The (First) Concert…

If you’ve ever seen Springsteen in concert, you know he doesn’t bother with costumes or fancy stage sets or glam Rock & Roll. He and the E Street Band just play kick ass Rock & Roll (you know,.. that “boogie woogie music”).

For Four Hours.

Well, on this night, because it was the beginning of the tour, and because, hey, it was Halloween night, things go a little differently.

The lights go down, the audience quiets (as much as audiences ever do at a Rock concert), and then the stage fills with blue light… and dry ice fog! Six stage hands march slowly on stage carrying… a coffin. They set the coffin down on its end and open it. Inside… is The Boss (complete with Telecaster).

He leaps out (the band had crept onto the stage by now and taken their places) and jumps into a Springsteen cover of an old tune, Can’t Keep Me Out Of A Haunted House.

And then there was music.

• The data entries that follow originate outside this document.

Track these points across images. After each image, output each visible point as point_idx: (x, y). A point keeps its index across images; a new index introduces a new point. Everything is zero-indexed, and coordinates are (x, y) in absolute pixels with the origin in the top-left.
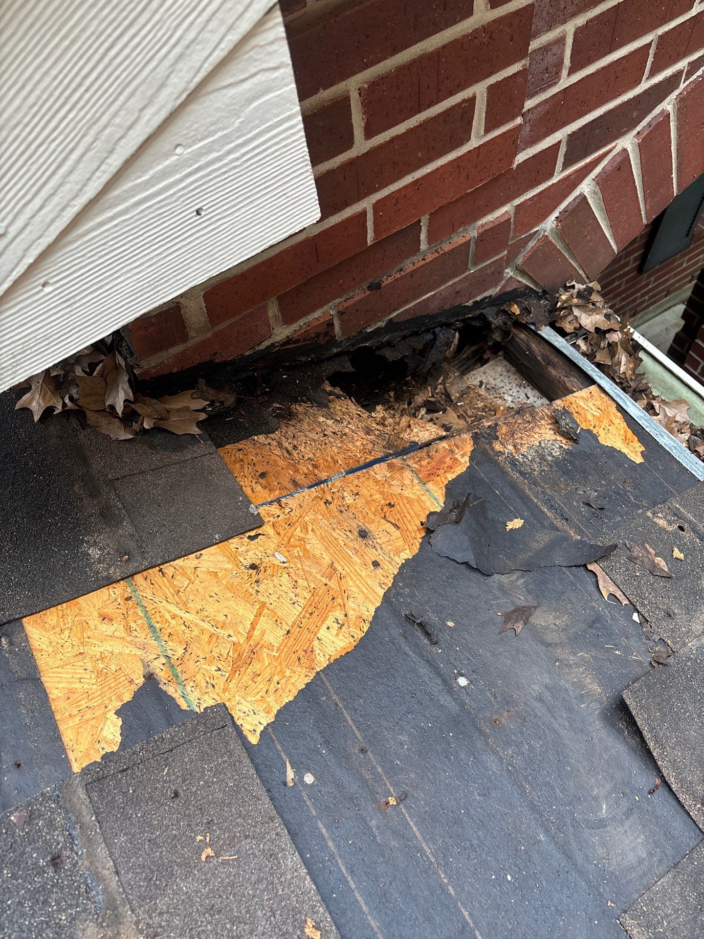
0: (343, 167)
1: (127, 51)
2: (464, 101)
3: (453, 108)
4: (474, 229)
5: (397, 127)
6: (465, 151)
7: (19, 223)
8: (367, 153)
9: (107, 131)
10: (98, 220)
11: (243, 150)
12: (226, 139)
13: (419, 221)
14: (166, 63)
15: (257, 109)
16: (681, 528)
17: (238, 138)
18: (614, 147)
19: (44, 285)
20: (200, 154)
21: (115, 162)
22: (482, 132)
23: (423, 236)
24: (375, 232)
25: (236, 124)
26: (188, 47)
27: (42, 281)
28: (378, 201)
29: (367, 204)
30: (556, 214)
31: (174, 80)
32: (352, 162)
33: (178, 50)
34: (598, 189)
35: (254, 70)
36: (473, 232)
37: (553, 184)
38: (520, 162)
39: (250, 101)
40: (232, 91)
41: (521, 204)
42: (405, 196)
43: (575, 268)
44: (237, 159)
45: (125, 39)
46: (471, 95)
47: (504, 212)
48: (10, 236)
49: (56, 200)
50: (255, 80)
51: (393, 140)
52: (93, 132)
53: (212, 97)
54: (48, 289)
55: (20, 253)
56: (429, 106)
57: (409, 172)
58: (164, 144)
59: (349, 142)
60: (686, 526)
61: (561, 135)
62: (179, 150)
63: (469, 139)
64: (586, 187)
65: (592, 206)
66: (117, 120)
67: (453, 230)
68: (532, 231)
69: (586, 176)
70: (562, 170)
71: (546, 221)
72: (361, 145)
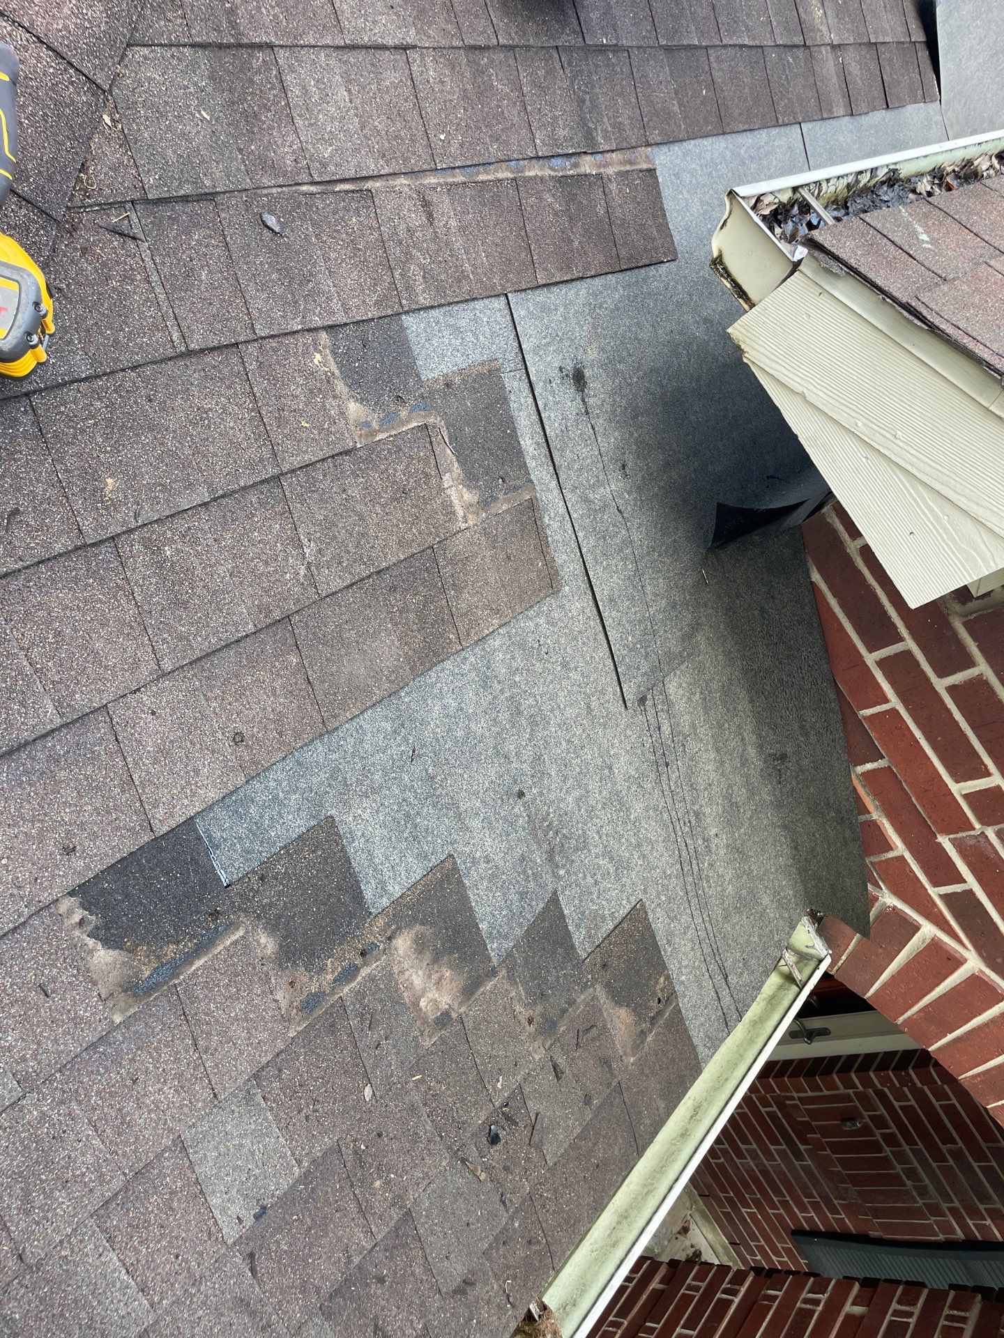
0: (923, 673)
1: (991, 486)
2: (986, 766)
3: (979, 757)
4: (880, 816)
5: (958, 712)
6: (947, 782)
7: (901, 444)
8: (936, 691)
9: (952, 481)
10: (904, 481)
11: (949, 552)
12: (953, 540)
13: (882, 757)
14: (988, 505)
15: (973, 556)
16: (659, 1001)
17: (956, 549)
18: (967, 948)
19: (866, 458)
20: (945, 529)
21: (938, 487)
22: (964, 793)
23: (869, 766)
24: (872, 715)
25: (962, 545)
26: (998, 514)
27: (869, 456)
28: (898, 711)
29: (894, 702)
30: (900, 905)
31: (981, 509)
32: (928, 680)
33: (995, 509)
34: (928, 941)
35: (992, 550)
36: (876, 815)
37: (926, 890)
38: (943, 845)
39: (976, 551)
40: (979, 541)
41: (906, 860)
42: (904, 735)
43: (847, 948)
44: (944, 549)
45: (996, 484)
46: (991, 771)
47: (897, 844)
48: (895, 441)
49: (915, 460)
50: (987, 552)
51: (948, 711)
52: (951, 474)
53: (976, 530)
54: (864, 460)
55: (885, 445)
56: (977, 736)
57: (924, 734)
58: (948, 509)
59: (942, 674)
60: (661, 1006)
61: (972, 883)
62: (946, 517)
63: (957, 782)
64: (928, 930)
65: (911, 942)
66: (958, 485)
67: (877, 795)
68: (881, 883)
69: (937, 926)
70: (940, 896)
71: (892, 896)
72: (941, 685)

Four hours of music. Springsteen music. There are no words that can describe it; you have to experience it. It’s transcendental.

I walk out a total fan (with several tee-shirts). I buy all his albums the next day.

In the process I discover that the tour ends in LA nine months hence. Seven nights; I buy tickets for six (one was sold out already).

The Other Concerts…

Nine months later (kind of gestation-like), six nights, six concerts (six dates, I can score a date with Springsteen tickets).

To this day, The River is still my favorite Springsteen album.

One side note: upon his return, The Boss was clearly exhausted. You could see it in his face (but you could not detect it in his performance). Back on the drum riser, he had a large square plastic tub of ice and water. Every couple of songs, he’d go running back to it and dunk his entire head in the tub for as long as he could hold his breath.

Then he’d surface, shake off the water and return, dripping wet, to center stage and resume the show.

I still get emotional remembering how great those concerts were. All Hail The Boss!!

About Wyrd Smythe

The canonical fool on the hill watching the sunset and the rotation of the planet and thinking what he imagines are large thoughts. View all posts by Wyrd Smythe

2 responses to “The Night of Bruce Springsteen

  • Marile Cloete

    For one who will most probably never have the opportunity so see a single Springsteen concert, this is a wonderful post – thank you!

    • Wyrd Smythe

      Thank you (and welcome)! I’m glad you enjoyed it. It was a life-changing event (albeit of the smaller variety). It’s so sad that “the big man” has left the band. In a way, no one will ever see a Springsteen concert again. In retrospect, I should have dedicated the article to him. Consider this that dedication!